Delegates are one of the mind benders of the .NET framework. Not once have I been teaching the concept without feeling a bit of inadequacy at drawing up a clear and concise explanation. Unless a developer has worked with function pointers in C, they are a new concept. I'll start off with the most basic example of delegate usage, after which I'll write some posts with some more novel ways to leverage them.

If I wrote the following line of code, you'd know what I mean:
int x = 3;

We've declared a variable x and it points to the value "3" on the stack.

If I wrote the next line of code, you'd also know what was meant:
Foo f = new Foo();

We've declared a variable "f" and pointed it to an instance of the class "Foo" on the heap.

I'm stating the obvious because if the previous two lines of code are understandable, you already know the very first thing about delegates: a delegate is a type, just like our primitive int or our class "Foo." The next leap that must be made is that a delegate points to a method somewhere in your code.

Let's expand the definition of the class Foo:

class Foo{
public void FooMeth(){ ... }
}


Is it possible to make a reference to the instance method FooMeth() somewhere in code? Absolutely, my good man; that's what the delegate is for. To make a reference to this method, first define a delegate somewhere:

public delegate void MethPointer()

Let's break that down: public - access modifier, accessible anywhere, void - this is a delegate that will point to a method that returns no value, MethPointer - this is the name of our delegate, and finally () - the empty parenthesis mean that the delegate will point to a method with no parameters. Delegates are typesafe method pointers - the typesafe part is what you see in the definition: our delegate can only point to a method with an identical return value and parameter list.

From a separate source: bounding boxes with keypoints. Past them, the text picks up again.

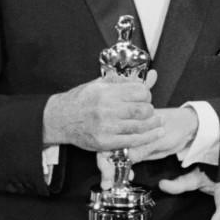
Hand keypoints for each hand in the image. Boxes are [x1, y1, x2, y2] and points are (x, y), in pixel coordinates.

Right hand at [43, 69, 160, 151]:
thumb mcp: (100, 84)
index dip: (147, 94)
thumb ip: (125, 81)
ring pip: (139, 126)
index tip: (146, 96)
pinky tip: (155, 134)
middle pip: (142, 110)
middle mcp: (106, 109)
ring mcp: (105, 127)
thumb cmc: (81, 99)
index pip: (139, 92)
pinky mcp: (104, 142)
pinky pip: (131, 141)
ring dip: (153, 124)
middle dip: (150, 109)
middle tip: (150, 110)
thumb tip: (151, 76)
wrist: (60, 119)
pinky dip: (147, 138)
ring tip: (159, 122)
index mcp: (106, 92)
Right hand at [97, 105, 200, 189]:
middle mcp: (128, 133)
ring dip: (113, 171)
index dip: (105, 158)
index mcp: (130, 124)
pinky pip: (126, 160)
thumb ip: (143, 148)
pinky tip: (129, 176)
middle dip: (106, 167)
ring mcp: (132, 142)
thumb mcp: (160, 139)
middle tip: (107, 183)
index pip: (110, 141)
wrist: (189, 127)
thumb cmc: (175, 126)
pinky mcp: (138, 150)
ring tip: (113, 183)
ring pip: (116, 157)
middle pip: (108, 150)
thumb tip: (127, 159)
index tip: (106, 174)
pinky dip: (124, 169)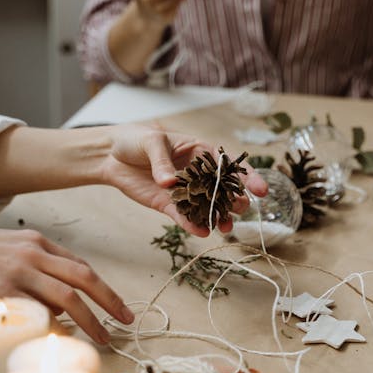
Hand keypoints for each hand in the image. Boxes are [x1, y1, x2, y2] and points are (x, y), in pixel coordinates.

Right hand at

So now that we've defined our delegate, how do we create an instance that points to the instance method FooMeth() as we mentioned previously? FooMeth() is an instance method, which means that we need an instance of the class first:

Foo f = new Foo();

Now we create a reference to the delegate in the following manner:

MethPointer d = new MethPointer(f.FooMeth);

We pass the method to the constructor of the delegate. All the hard work is done. To invoke the delegated method, we simply do the following:

d();

One more thing about syntax and then I'll introduce a first basic usage for delegates. If you got this far and you're doing okay, this is a side note you should be able to figure out on your own. A lot of the time, a delegate is declared as a public variable in a class. Something like the following:

public class MyClass{
public delegate void Del();
}


So the line above when we created a reference to it comes to us often as:

MyClass.Del d = new MyClass.Del(f.FooMeth);

This is just a simple matter of understanding that if we declare something inside a class, we need to use the classname to access it.

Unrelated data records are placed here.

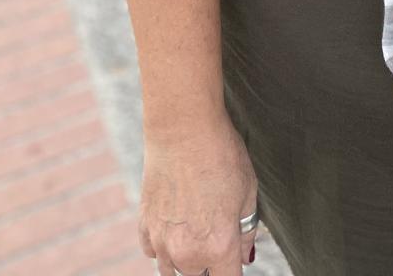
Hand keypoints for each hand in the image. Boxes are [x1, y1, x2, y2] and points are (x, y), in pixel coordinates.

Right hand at [139, 111, 258, 274]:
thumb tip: (245, 254)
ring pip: (173, 271)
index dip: (234, 271)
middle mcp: (187, 253)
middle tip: (219, 237)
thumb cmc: (222, 156)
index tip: (234, 262)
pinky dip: (164, 247)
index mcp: (219, 247)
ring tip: (197, 232)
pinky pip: (154, 253)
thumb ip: (246, 230)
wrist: (183, 131)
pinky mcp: (144, 228)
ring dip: (186, 260)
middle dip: (211, 265)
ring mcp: (162, 242)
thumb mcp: (248, 191)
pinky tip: (176, 225)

Now that we've got the syntax for a basic delegate, how on earth does one use such things?

The example I always like to start with is a "callback": you can call a remote method and pass a reference to a method in your local class. For example, let's say we had a database utility class called DB that had a RunLongQuery method. This method runs a query against our database that sometimes takes 0.0005 seconds, but for large reports it can take 5, 10, sometimes 25 seconds. Whenever the query finishes, you'd like to invoke a method from your application.

So I've got a class MyDatabaseApp which makes a call to RunLongQuery from DB. But we can design RunLongQuery to accept a reference to a method as a parameter by first putting a delegate in DB and then using it as a parameter on the method. Check it out:

public class DB{
public delegate void Done();
public void RunLongQuery(string sql, Done cback){
// code from query
cback(); // invoke the callback method
}
}


Let's also look at the internals of the class MyDatabaseApp:

public class MyDatabaseApp{
public void FinishedQuery(){ ... }

public void MyAppQuery(){
DB.Done d = new DB.Done(this.FinishedQuery);
DB dbhelper = new DB();
dbhelper.RunLongQuery("select... ", d);
}
}


When MyAppQuery calls the RunLongQuery method from the instance of DB, dbhelper, it passes a delegate reference to the FinishedQuery method. This will automatically be invoked when the query is completed - see inside the definition of DB to see how it's being invoked.

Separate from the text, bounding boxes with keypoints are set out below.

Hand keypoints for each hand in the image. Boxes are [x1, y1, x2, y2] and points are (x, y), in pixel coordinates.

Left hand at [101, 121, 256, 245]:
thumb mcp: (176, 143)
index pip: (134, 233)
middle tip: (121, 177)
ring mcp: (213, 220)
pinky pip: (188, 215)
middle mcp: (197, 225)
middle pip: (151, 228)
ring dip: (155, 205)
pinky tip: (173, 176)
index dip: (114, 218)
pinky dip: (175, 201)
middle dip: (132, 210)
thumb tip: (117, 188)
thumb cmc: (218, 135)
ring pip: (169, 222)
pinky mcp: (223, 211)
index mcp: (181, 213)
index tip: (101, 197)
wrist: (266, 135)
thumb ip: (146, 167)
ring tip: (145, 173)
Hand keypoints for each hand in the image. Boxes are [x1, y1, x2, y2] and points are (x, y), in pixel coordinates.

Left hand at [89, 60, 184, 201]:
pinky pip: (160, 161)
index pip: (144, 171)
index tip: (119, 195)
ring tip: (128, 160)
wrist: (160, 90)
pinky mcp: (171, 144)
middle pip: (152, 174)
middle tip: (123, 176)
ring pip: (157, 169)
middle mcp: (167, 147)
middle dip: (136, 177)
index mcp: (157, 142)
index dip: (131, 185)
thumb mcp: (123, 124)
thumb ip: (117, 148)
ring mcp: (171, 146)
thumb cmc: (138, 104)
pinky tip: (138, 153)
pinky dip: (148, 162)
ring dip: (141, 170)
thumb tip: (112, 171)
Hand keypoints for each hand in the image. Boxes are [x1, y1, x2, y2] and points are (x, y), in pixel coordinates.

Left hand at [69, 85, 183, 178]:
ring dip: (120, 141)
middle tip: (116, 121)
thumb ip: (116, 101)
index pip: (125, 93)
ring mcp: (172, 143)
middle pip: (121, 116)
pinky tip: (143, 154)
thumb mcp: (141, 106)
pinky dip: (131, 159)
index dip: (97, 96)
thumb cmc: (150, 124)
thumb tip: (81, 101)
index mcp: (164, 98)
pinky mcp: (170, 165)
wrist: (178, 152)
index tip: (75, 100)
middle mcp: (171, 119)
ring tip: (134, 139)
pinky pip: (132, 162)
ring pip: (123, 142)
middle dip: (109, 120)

You can download a VS.NET 2003 example of the following here (~15kb).

These are the very beginnings of delegates - our example is also quite trivial because it's just a teaser for one of the more seductive asynchronous callback that can be done with delegates. But by this time, you should be aware that delegates are types - they can be referenced by variables and to create an instance of a delegate we need first to define the delegate and then pass a method that meets its requirements (return type and signature).